DISCOVERY

How this study began

​”Eighteen years ago while driving, I witnessed an elderly man fall on the sidewalk. I pulled over to see if he was all right. Three days after my conversation with this man, I realized how easy it would have been to solve his “fall problem”.  Basically, he had lost the natural push off in his walk because of the atrophy of his Gastrocnemius Muscles and normal ankle-foot push off when walking…due to a lifetime of sedentary living.”

For Ron, that random occurrence was the beginning of six years of research and development and eight progressive prototypes, resulting in the Total Body Reset as we know it today.

Ron discovered that by building two standing platforms that together challenged a person’s balance on a “micro level”, the patient’s neurological and muscular organization, throughout the Central Nervous System, would make micro-adjustments in order to remain “balanced”. This brought him to a new level of understanding the re-calibration of one’s entire movement-coordination system he previously had not known existed .

It was in Ron’s fourth year of research and development that he began to see results at a level he had never encountered in his decades of patient care and rehabilitation work.  Given his deep interest and understanding of body mechanics, combined with his 50 years of internal martial arts and yoga studies, he was led to discover a very subtle movement pattern in the body which facilitates the re-calibration and coordination of the human movement system.

Through Ron’s innate ability to refine this discovered pattern, he was able to build it into a device that would provide a deep level of relief through the recalibration of the body’s coordination and balance system to all who use it.

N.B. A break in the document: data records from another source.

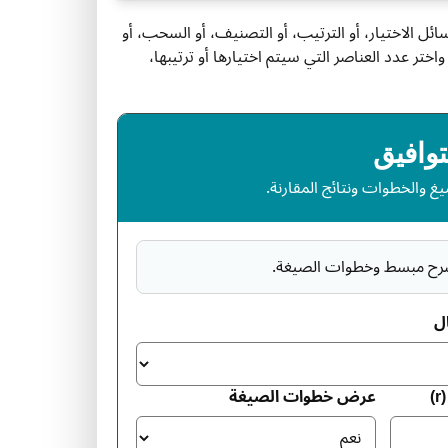
ل الاختيار، أو الترتيب، أو التصنيف، أو السحب، أو
واختر عدد العناصر التي سيتم اختيارها أو ترتيبها،
توافيق
ال
)
عرض خطوات الصيغة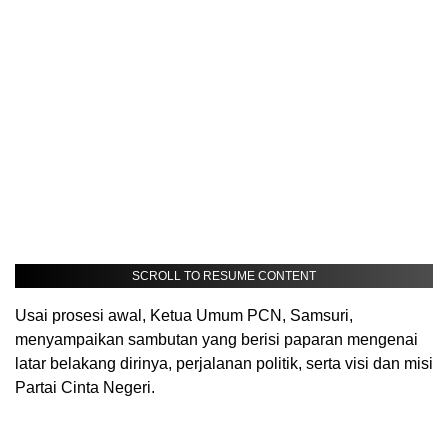
SCROLL TO RESUME CONTENT
Usai prosesi awal, Ketua Umum PCN, Samsuri,
menyampaikan sambutan yang berisi paparan mengenai
latar belakang dirinya, perjalanan politik, serta visi dan misi
Partai Cinta Negeri.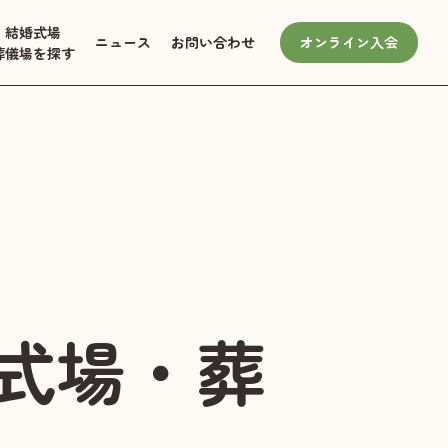
結婚式場
ニュース
お問い合わせ
オンライン入会
葬儀場を探す
式場・葬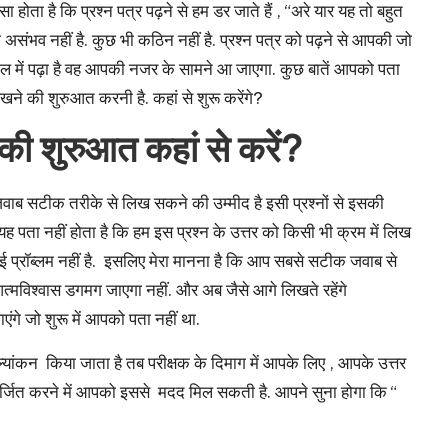
ोता है कि प्रश्न पत्र पढ़ने से हम डर जाते हैं , “अरे यार यह तो बहुत
 असंभव नहीं है. कुछ भी कठिन नहीं है. प्रश्न पत्र को पढ़ने से आपकी जो
कूल में पढ़ा है वह आपकी नजर के सामने आ जाएगा. कुछ बातें आपको पता
े की शुरुआत करनी है. कहां से शुरू करेंगे?
 शुरुआत कहां से करें?
जवाब सटीक तरीके से लिख सकने की उम्मीद है इसी प्रश्नों से इसकी
यह पता नहीं होता है कि हम इस प्रश्न के उत्तर को किसी भी क्रम में लिख
कोई प्रॉब्लम नहीं है. इसलिए मेरा मानना है कि आप सबसे सटीक जवाब से
आत्मविश्वास डगमग जाएगा नहीं. और अब जैसे आगे लिखते रहेंगे
एंगे जो शुरू में आपको पता नहीं था.
ांकन किया जाता है तब परीक्षक के दिमाग में आपके लिए , आपके उत्तर
 अर्जित करने में आपको इससे मदद मिल सकती है. आपने सुना होगा कि “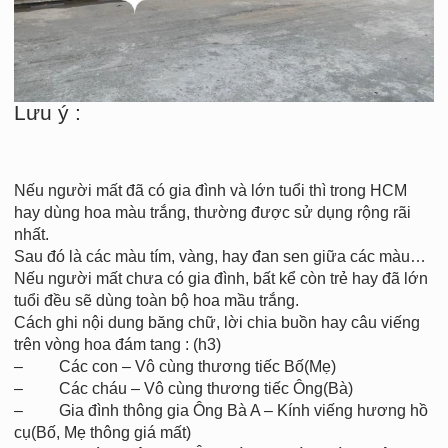
Lưu ý :
Nếu người mất đã có gia đình và lớn tuổi thì trong HCM
hay dùng hoa màu trắng, thường được sử dụng rộng rãi
nhất.
Sau đó là các màu tím, vàng, hay đan sen giữa các màu…
Nếu người mất chưa có gia đình, bất kể còn trẻ hay đã lớn
tuổi đều sẽ dùng toàn bộ hoa mầu trắng.
Cách ghi nội dung băng chữ, lời chia buồn hay câu viếng
trên vòng hoa đám tang : (h3)
– Các con – Vô cùng thương tiếc Bố(Mẹ)
– Các cháu – Vô cùng thương tiếc Ông(Bà)
– Gia đình thông gia Ông Bà A – Kính viếng hương hồ
cụ(Bố, Mẹ thông giá mất)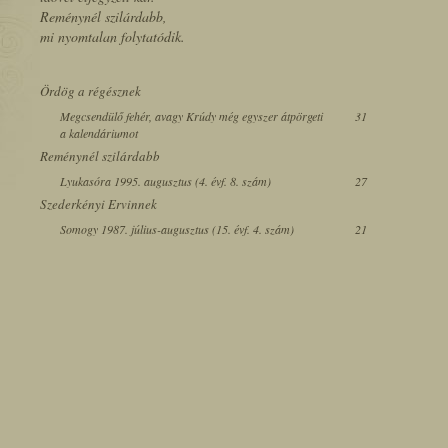
Reménynél szilárdabb,
mi nyomtalan folytatódik.
Ördög a régésznek
Megcsendülő fehér, avagy Krúdy még egyszer átpörgeti
31
a kalendáriumot
Reménynél szilárdabb
Lyukasóra 1995. augusztus (4. évf. 8. szám)
27
Szederkényi Ervinnek
Somogy 1987. július-augusztus (15. évf. 4. szám)
21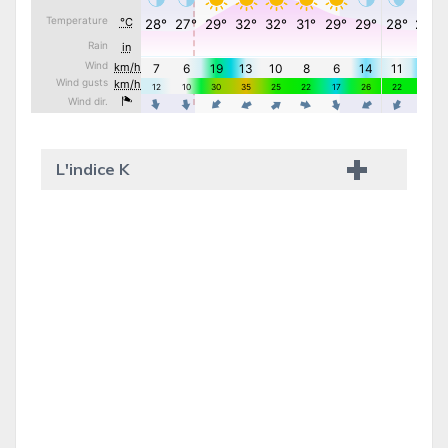
L'indice K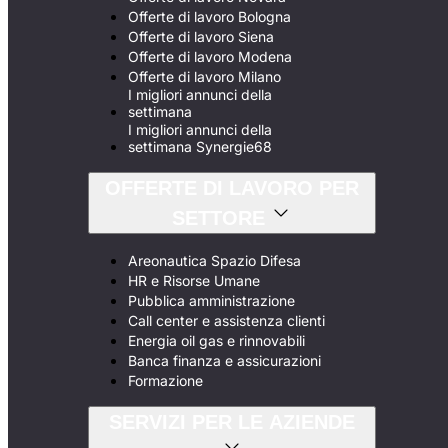
Offerte di lavoro Bologna
Offerte di lavoro Siena
Offerte di lavoro Modena
Offerte di lavoro Milano
I migliori annunci della
settimana
I migliori annunci della
settimana Synergie68
OFFERTE DI LAVORO PER
SETTORE
Areonautica Spazio Difesa
HR e Risorse Umane
Pubblica amministrazione
Call center e assistenza clienti
Energia oil gas e rinnovabili
Banca finanza e assicurazioni
Formazione
SERVIZI PER LE AZIENDE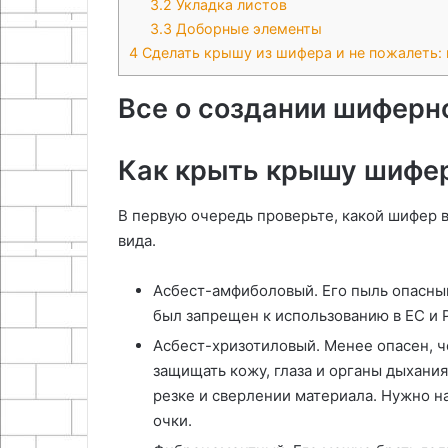
3.2
Укладка листов
3.3
Доборные элементы
4
Сделать крышу из шифера и не пожалеть: 
Все о создании шиферн
Как крыть крышу шифер
В первую очередь проверьте, какой шифер в
вида.
Асбест-амфиболовый. Его пыль опасны
был запрещен к использованию в ЕС и Р
Асбест-хризотиловый. Менее опасен, ч
защищать кожу, глаза и органы дыхани
резке и сверлении материала. Нужно н
очки.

This new discovery is called the Total Body Reset/TBR.

After years of witnessing The Total Body Reset providing balance improvement and pain reduction with so many different kinds of diagnosed conditions, he came to understand that to do this, the TBR must be broadening and deepening the Proprioceptive Communication throughout the body starting in one’s feet and working up to the brain .  This revolutionary theory has been confirmed at UCSF.

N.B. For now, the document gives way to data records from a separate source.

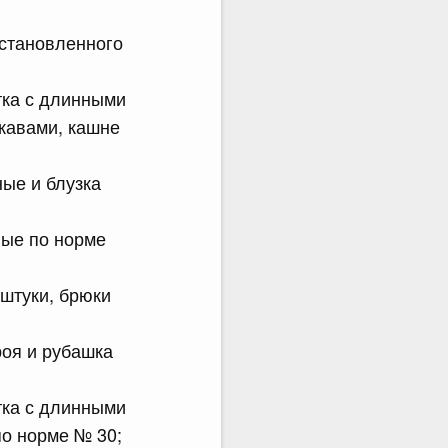
установленного
тка с длинными
кавами, кашне
ые и блузка
ные по норме
 штуки, брюки
роя и рубашка
тка с длинными
по норме № 30;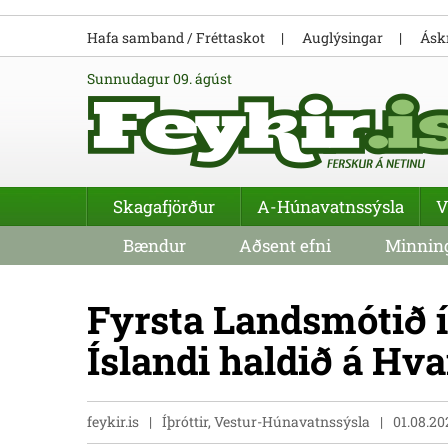
Hafa samband / Fréttaskot
Auglýsingar
Áskr
sunnudagur 09. ágúst
Skagafjörður
A-Húnavatnssýsla
V
Bændur
Aðsent efni
Minning
Fyrsta Landsmótið 
Íslandi haldið á H
feykir.is
Íþróttir, Vestur-Húnavatnssýsla
01.08.2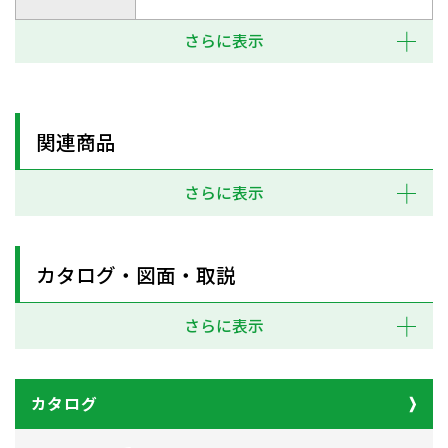
さらに表示
関連商品
さらに表示
カタログ・図面・取説
さらに表示
カタログ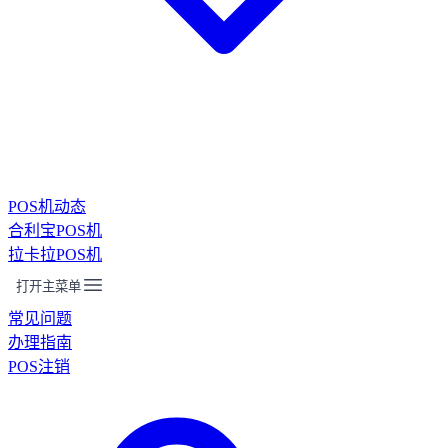
POS机动态
合利宝POS机
拉卡拉POS机
打开主菜单
常见问题
办理指南
POS注销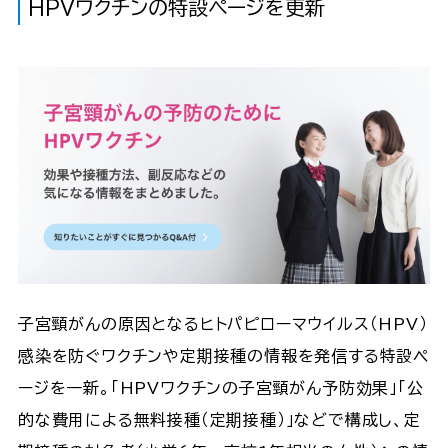
HPVワクチンの特設ページを更新
子宮頸がんの原因となるヒトパピローマウイルス（HPV）
感染を防ぐワクチンや定期接種の情報を発信する特設ペ
ージを一新。「HPVワクチンの子宮頸がん予防効果」「公
的な費用による無料接種（定期接種）」などで構成し、定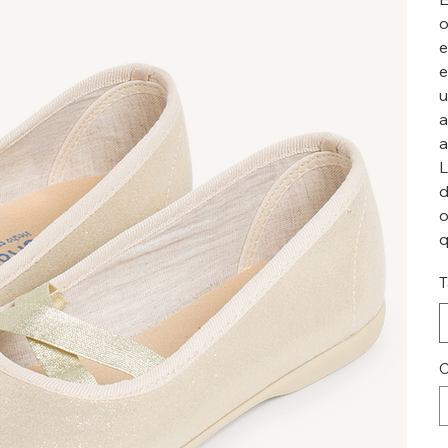
o
e
e
u
a
a
L
d
o
q
T
C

 Before this discovery, all of the therapy and training equipment known to him would challenge the patient with fast and strong movements (ie. the Bosu Ball and the Balance Board).  Those devices are excellent training for a healthy body, but once you have any level of neurological impairment in the body’s balance-coordination, any fast or strong movement is perceived as a threat. This can be overwhelming to an already weakened nervous system causing it to shut down and revert to it’s old adaptive patterns, rather than allowing, accepting and achieving new-patterns of learning. The Total Body Reset works in a totally different way. Most importantly, it simply helps the user to heal themselves at their own pace and without surgery or drugs.

Using very subtle movement that is responsive to the individual’s inherent imbalances has been shown to allow the patient’s movement-coordination to self-correct and recalibrate at a level that to our knowledge has never been demonstrated before.

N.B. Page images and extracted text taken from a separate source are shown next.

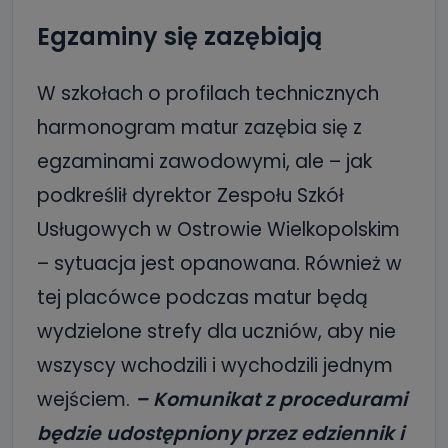
Egzaminy się zazębiają
W szkołach o profilach technicznych
harmonogram matur zazębia się z
egzaminami zawodowymi, ale – jak
podkreślił dyrektor Zespołu Szkół
Usługowych w Ostrowie Wielkopolskim
– sytuacja jest opanowana. Również w
tej placówce podczas matur będą
wydzielone strefy dla uczniów, aby nie
wszyscy wchodzili i wychodzili jednym
wejściem.
– Komunikat z
procedurami
będzie udostępniony przez edziennik i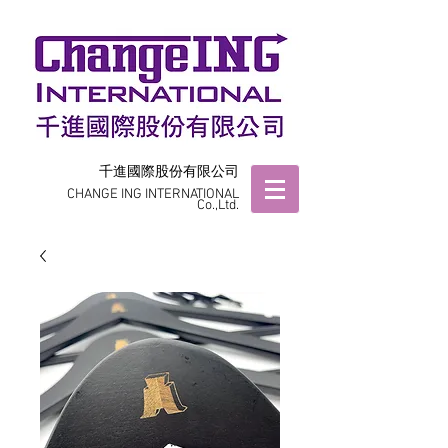
千進國際股份有限公司
CHANGE ING INTERNATIONAL
Co.,Ltd.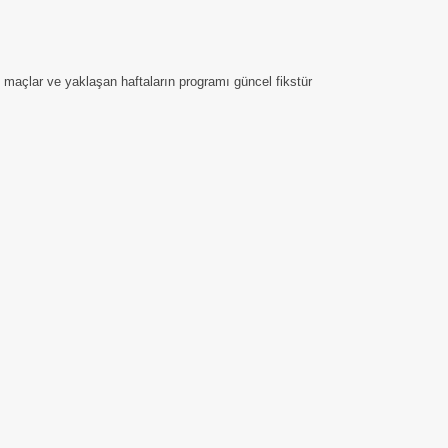
n maçlar ve yaklaşan haftaların programı güncel fikstür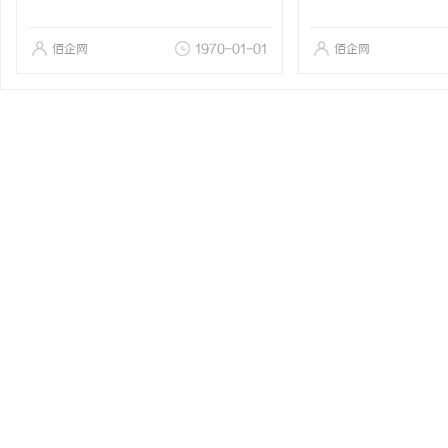
佰企网
1970-01-01
佰企网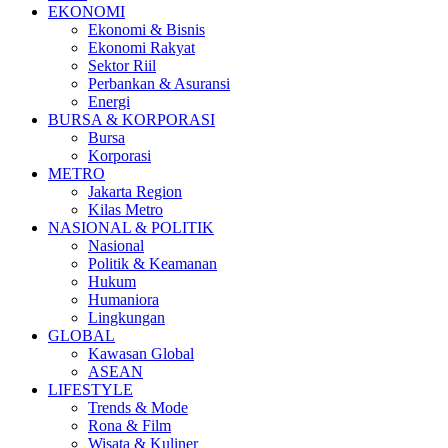
EKONOMI
Ekonomi & Bisnis
Ekonomi Rakyat
Sektor Riil
Perbankan & Asuransi
Energi
BURSA & KORPORASI
Bursa
Korporasi
METRO
Jakarta Region
Kilas Metro
NASIONAL & POLITIK
Nasional
Politik & Keamanan
Hukum
Humaniora
Lingkungan
GLOBAL
Kawasan Global
ASEAN
LIFESTYLE
Trends & Mode
Rona & Film
Wisata & Kuliner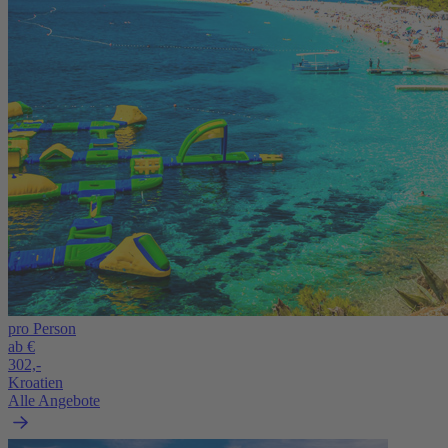
pro Person
ab €
302,-
Kroatien
Alle Angebote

Based on our research, it is reasonable to assume that this improved coordination and increased movement stability from using the TBR will reduce the daily wear and tear to our spinal discs, joints and ligaments. It is from these changes to our bodies that we begin to soften the degenerative problems of aging, These life changing results from using the TBR will allow each and every one of us -of all ages - to gracefully live a more functional and healthy life going forward.

Research


Our peer-reviewed study at the Ergonomics Department of Colorado State University “has documented statistically significant improvements in the performance of sit-to-stand, and both stair-ascent and stair-descent in a group of older adults with perceived balance and functional impairment, while standing and walking. These improvements were immediately following ~15 min of prescribed use of the TBR. The statistical findings in these tests were P < 0.05, (indicating less than a 5% chance that the improvements occurred due to random effects). Therefore, we are confident that appropriate use of the TBR with its accompanying training progression is effective for combating deficits in balance and physical function.”